WASHINGTON -- Critics say last year's Arab Spring should be called instead the "Arab Nightmare." Egypt is just one example.
The long-time U.S. ally now appears to be playing a hostile game of chicken, with American pro-democracy workers caught in the middle.
Friday marks the one-year anniversary when former Egyptian President Hosni Mubarak bowed to political pressure and stepped down.
But critics charge that Mubarak's repressive regime is alive and well, perpetuated by the ruling Egyptian military.
What's the potential fallout from this diplomatic crisis? CBN News Terrorism Analyst Erick Stakelbeck discussed the reasons for the government's actions and predicted how it would end, on "The 700 Club," Feb. 8.
It's still engaged in regular and frequent clashes with civilians. And now it's taken the fight to the United States.
Nineteen Americans working to promote democracy and human rights are facing trial in criminal court. Among them is the son of U.S. Transportation Secretary Ray LaHood.

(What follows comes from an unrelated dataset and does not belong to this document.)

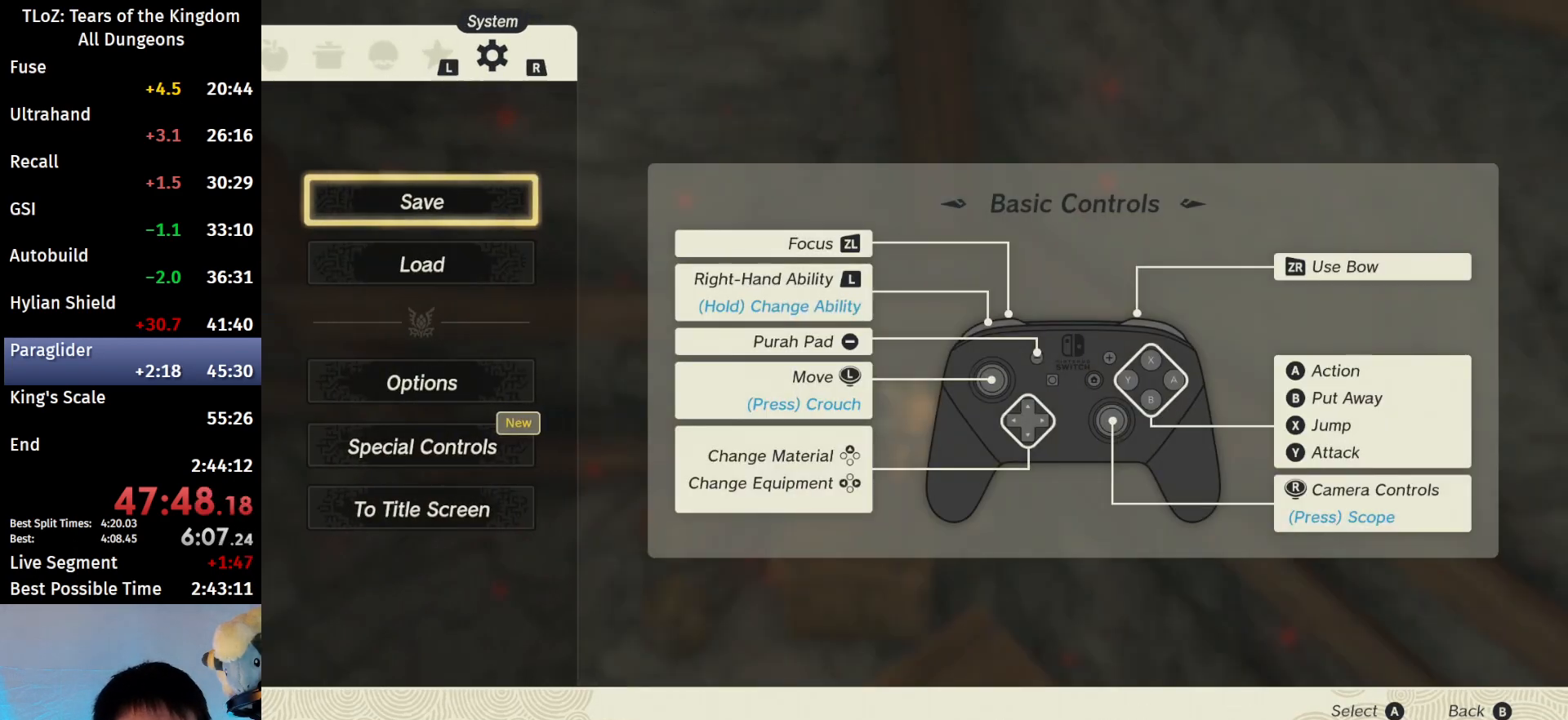
{"buttons": ["R1"], "left_stick": "center", "right_stick": "center", "events": []}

The non-governmental organization's workers are charged with being behind the anti-government protests in Egypt, part of a conspiracy to create unrest.
The U.S. denies the charges.
"We do not believe there is any basis for these investigations, these raids on the sites that the NGOs operate out of, the seizure of their equipment," Secretary of State Hillary Clinton said.
The real reason, according to an Arabic human rights group, is to exact revenge on organizations that report on military abuses since it took control.
"If you compare between the human rights situation before the revolution and after the revolution you will find that the violation increased," explained Abu Seada, director of the Egyptian Organization for Human Rights.
But the fallout has major financial consequences for a nation that has been America's strongest Arab ally for decades.
More than 40 House lawmakers signed a bipartisan letter to the Pentagon and the State Department calling the raids and investigations "an attack on Egyptian civil society at large."
They put the Egyptians on notice that they could lose more than a billion dollars in annual military aid and $250 million in economic aid.
"This issue will make it increasingly difficult for congressional supporters of a strong U.S.-Egyptian bilateral relationship to defend current levels of assistance to Egypt, especially in this climate of budget cuts," the letter read.
The feelings are the same in the Senate as well. Sen. Joe Lieberman, I-Conn., called the charges, "ridiculous, trumped-up charges."
Sen. John Kerry, D-Mass., described the incident as a "slap in the face to Americans who have supported Egypt for decades."
And Sen. John McCain, R-Ariz., said, as a result, "We should examine every aspect of America's relationship with Egypt."